May 3, 2020

Review: To Be Taught, If Fortunate

To Be Taught, If Fortunate To Be Taught, If Fortunate by Becky Chambers
My rating: 4 of 5 stars

I've read a couple of Becky Chambers' books before, and haven't been overly impressed. She writes what I call "feel-good" stories, which are gentle slices of life without too much in the way of overarching plot or villains. Which is fine, if you like that sort of thing (and apparently many people do, since she won last year's Hugo award for Best Series). But I've never been gosh-wow about any of it.

That changes a bit with this novella. Her stylistic trademarks are still there: nothing in the way of a villain, and not a lot of real plot. The four people aboard the exploration ship Merian, launched from Earth in the early 22nd century, just go about their business of exploring a solar system's four planets. They don't run into any Alien-type monsters and none of them dies. But this novella succeeds with me mainly because of its good characterization, its shorter length (there's less room to drag, and the reader doesn't have time to realize there isn't much of a plot), and its unabashed love of science and the scientific method.

Chambers did a lot of research for this story, and it shows. While some of her science has been iffy in the past (the algae-powered spacedrive for the Wayfarers series? Really?), this rings true. Admittedly I'm not a physicist or engineer, but nothing in here jumps up to shout "Hell no!" at me, and the narrator Ariadne's love of what she is doing springs off the page.

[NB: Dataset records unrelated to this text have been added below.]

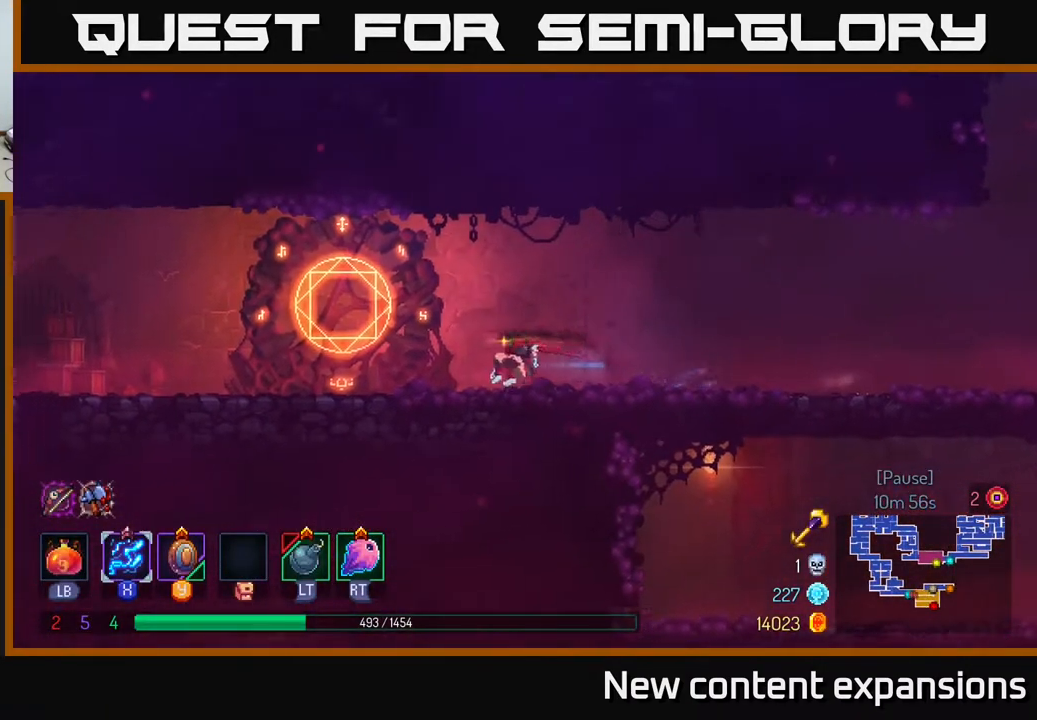
{"buttons": [], "left_stick": "center", "right_stick": "center", "events": [[333, "R1", "down"], [433, "R1", "up"], [467, "DPAD_LEFT", "up"]]}
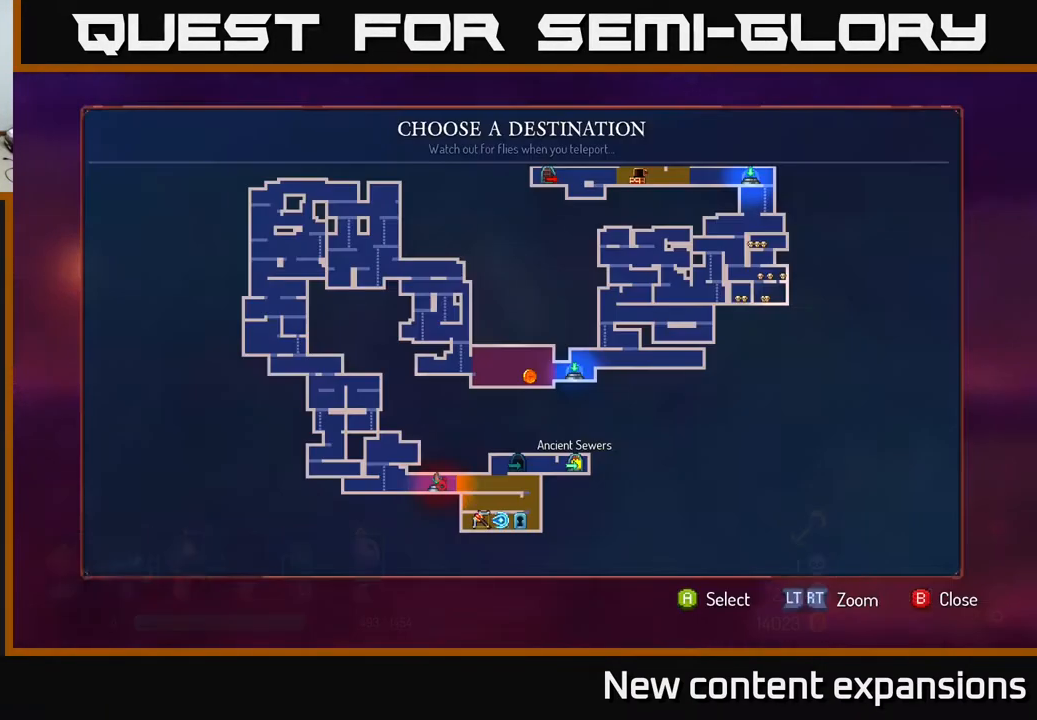
{"buttons": ["DPAD_RIGHT"], "left_stick": "center", "right_stick": "center", "events": [[217, "DPAD_RIGHT", "down"], [300, "DPAD_RIGHT", "up"], [433, "DPAD_RIGHT", "down"]]}
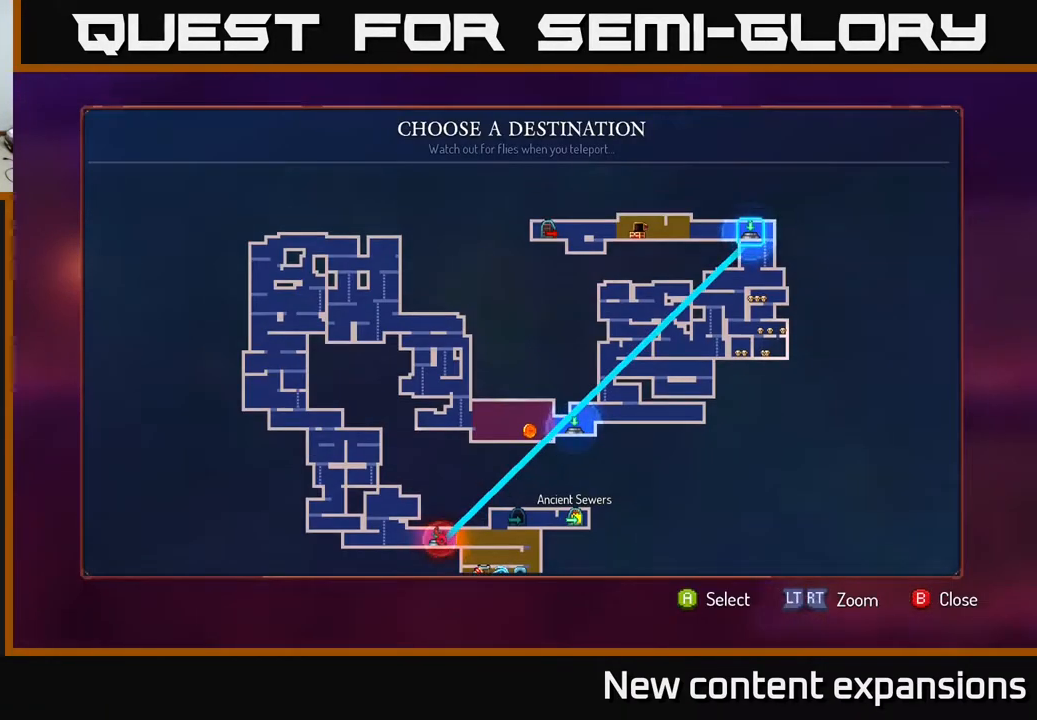
{"buttons": [], "left_stick": "center", "right_stick": "center", "events": [[50, "DPAD_RIGHT", "up"], [233, "A", "down"], [300, "A", "up"]]}
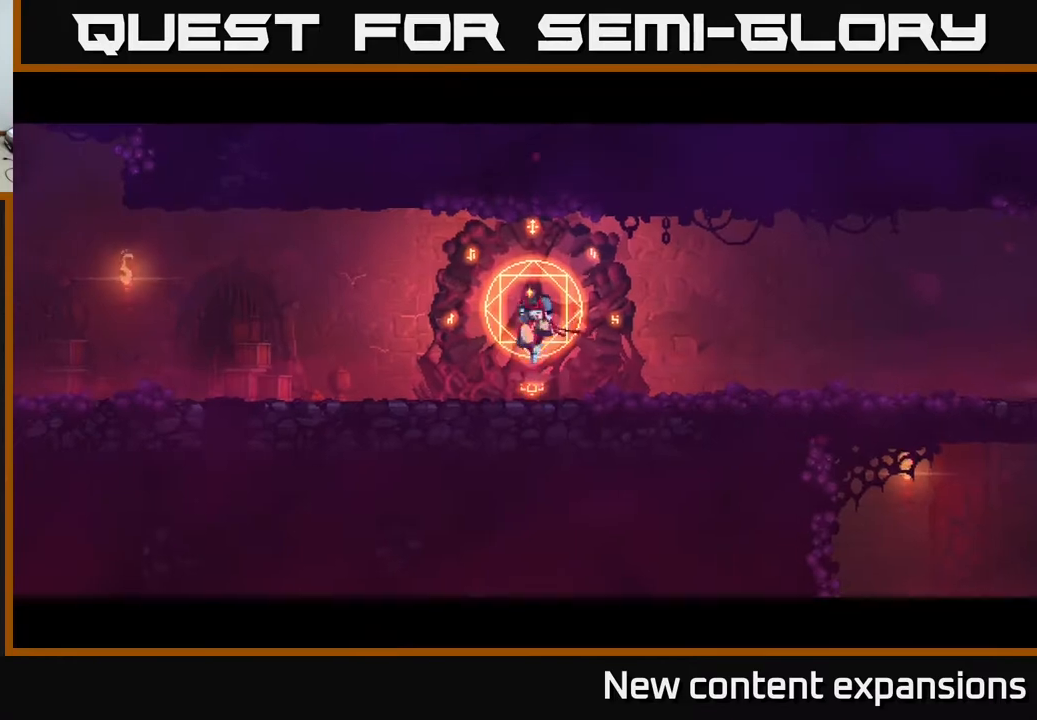
{"buttons": [], "left_stick": "center", "right_stick": "center", "events": []}
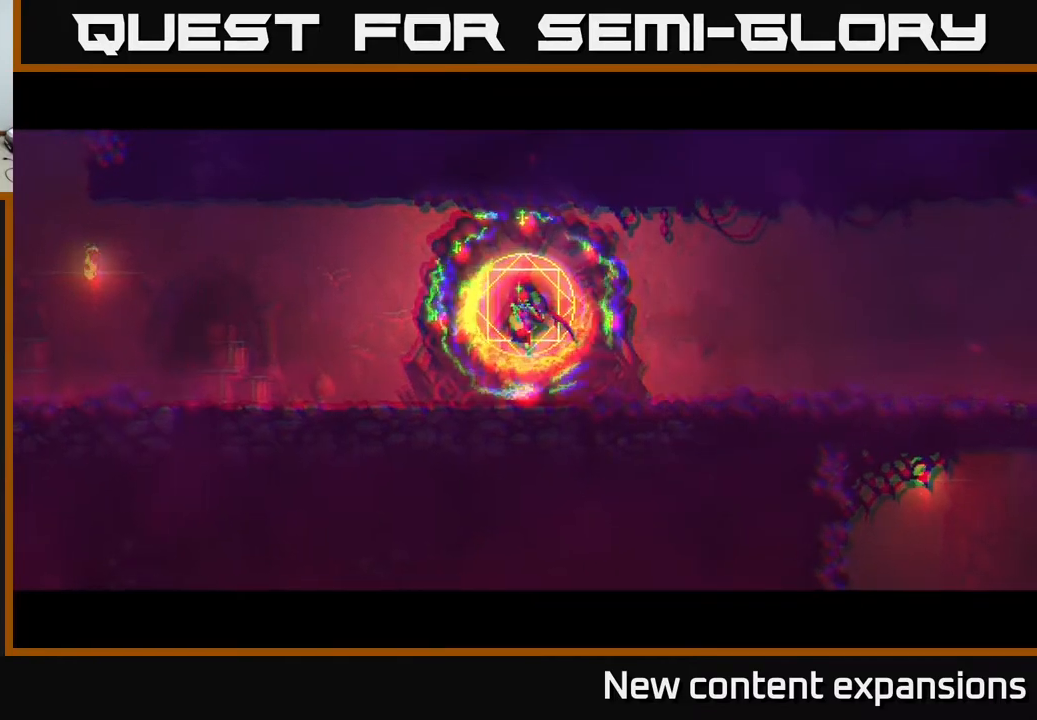
{"buttons": [], "left_stick": "center", "right_stick": "center", "events": []}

We had known there was life on Mirabilis. The atmospheric data gathered by OCA were indicative of virtually nothing else. We had not known said life would be anything like this. This was a jackpot, an offering so absurdly rich it almost seemed as if the planet was pulling a prank. Have you ever seen one of those dinosaur paintings from the 1800s, in which the artist crammed every known Jurassic species onto a single teeming riverbank? That was what lay before us, only the artist's palette was robbed of green and blue, and every assumption of vertebrate evolution had been thrown out the window.

"Camera!" we each commanded, nearly in unison. Elena looked ravenous. Jack kept muttering "wow" again and again, punctuated with reflexive swearing. Chikondi wept silently. But I can't say what I felt in that moment, any more than I can properly call
Spirasurculus a grass. As an astronaut, you know conceptually that you're going to another world, that you're going to see alien life. You know this, and yet there is nothing that can prepare you for it. It's going to the zoo and seeing an animal you've never heard of. It's seeing footage of a deep sea jelly whose body shape makes you feel as though you're going mad. It's the uncanny valley, pumped full of breath and blood. That first moment on Mirabilis rendered me a child--not joyous, like we'd been on Aecor with our glowing swimmers, but overwhelmed. A toddler surrounded by the knees and noise of adults, tasked with learning the entire world from scratch.

That said, the joy was quick to follow.


The book ends a bit abruptly, because it is a request from the narrator to the Earth of fourteen light-years distant, whose infrastructure and possibly civilization has been destroyed by a solar flare. Should she and her fellow astronauts use their remaining fuel to visit another system thirteen light-years distant, or should they return to Earth? This ending ties into the larger questions proposed by the novella as a whole--is space travel, is exploration, worth it? Even if, or especially if, there are no riches to be exploited, no planets to be easily settled, and nothing to be gained but knowledge?

These questions are asked of the Earth of the future. They are also asked of the Earth of the present, grappling as we are with a global pandemic and the looming disaster of climate change. This book, with its optimistic, can-do storyline, doesn't answer those questions, but it poses them very well. I hope Becky Chambers writes more stories in this rich vein.